The New York state and Florida state teachers’ pension funds have stakes in Ruger, as do the funds for Washington state employees. Recently, facing criticism, a spokesman for Florida’s State Board of Administration said its first priority was growing its fund, inferring that its investment was simply too valuable to drop. “These passive portfolios track a broad market index,” a New York State Teachers’ Retirement System spokesperson said in February, and no divestment decision had been made, though the fund dropped some of its shares in August of 2018. Since the 2008 financial crisis—catalyzed by such equity giants as recent Cabela’s investor Goldman Sachs—funds have ostensibly been under more pressure to see good returns.

The Vanguard group’s official position is that it simply does not believe mutual funds to be an optimal agent for social change.
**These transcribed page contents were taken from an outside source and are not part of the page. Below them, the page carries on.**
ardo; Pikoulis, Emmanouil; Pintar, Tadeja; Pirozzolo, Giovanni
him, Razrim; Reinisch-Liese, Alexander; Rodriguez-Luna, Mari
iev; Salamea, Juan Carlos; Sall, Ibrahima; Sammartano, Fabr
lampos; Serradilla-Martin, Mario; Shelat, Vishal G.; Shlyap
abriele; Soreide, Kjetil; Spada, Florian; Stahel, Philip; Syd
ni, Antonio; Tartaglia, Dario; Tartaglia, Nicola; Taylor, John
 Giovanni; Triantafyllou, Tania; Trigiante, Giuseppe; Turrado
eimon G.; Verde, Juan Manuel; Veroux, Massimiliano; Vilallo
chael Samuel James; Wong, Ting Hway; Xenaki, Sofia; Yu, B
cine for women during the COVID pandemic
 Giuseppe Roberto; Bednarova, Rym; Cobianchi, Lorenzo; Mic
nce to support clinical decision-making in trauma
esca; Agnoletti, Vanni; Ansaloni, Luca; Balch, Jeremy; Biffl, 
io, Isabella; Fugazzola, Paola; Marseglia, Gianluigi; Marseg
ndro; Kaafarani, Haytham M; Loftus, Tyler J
Recently, the same group of activist investors that once went after Cabela’s, a group of Catholic nuns, successfully pressured Ruger at a shareholder meeting to prepare a report on gun safety. Blackrock executive Larry Fink, who wrote to shareholders this year about “social responsibility,” and has recently begun offering clients an investment package devoid of such investments as Ruger, lent vocal support.

The resolution requires Sturm to prepare documentation related to the financial and reputational risks associated with their firearm-manufacturing business. In a statement provided to the NRA publication The American Rifleman, Ruger’s “formal,” unsigned response said it was “obligated” to comply with a “shareholders activist resolution,” but that “the proposal requires Ruger to prepare a report. That’s it. A Report.”

“We are staunch supporters of the Second Amendment not because we make firearms, but because we cherish the rights conferred by it,” Killjoy, who received a 2017 bonus of $213,038, said.

The wrongful death suit against Allen Ivanov’s adopted parents is ongoing; it alleges that they allowed their 19-year-old son to live at home, and treated him like a child, because they were aware of his developmental issues. It highlights a letter written by Ivanov’s attorney, in which he is described as “an emotionally immature man, not more than a boy, who does not understand and does not yet know how to process and deal with the tensions and emotions of a deep personal relationship.”

Jake Long’s parents are seeking an unspecified dollar amount, which would including attorney and funeral fees. Cabela’s, in the meantime, is in the midst of its End of Summer Sale. An AR-556 remains listed at its full price.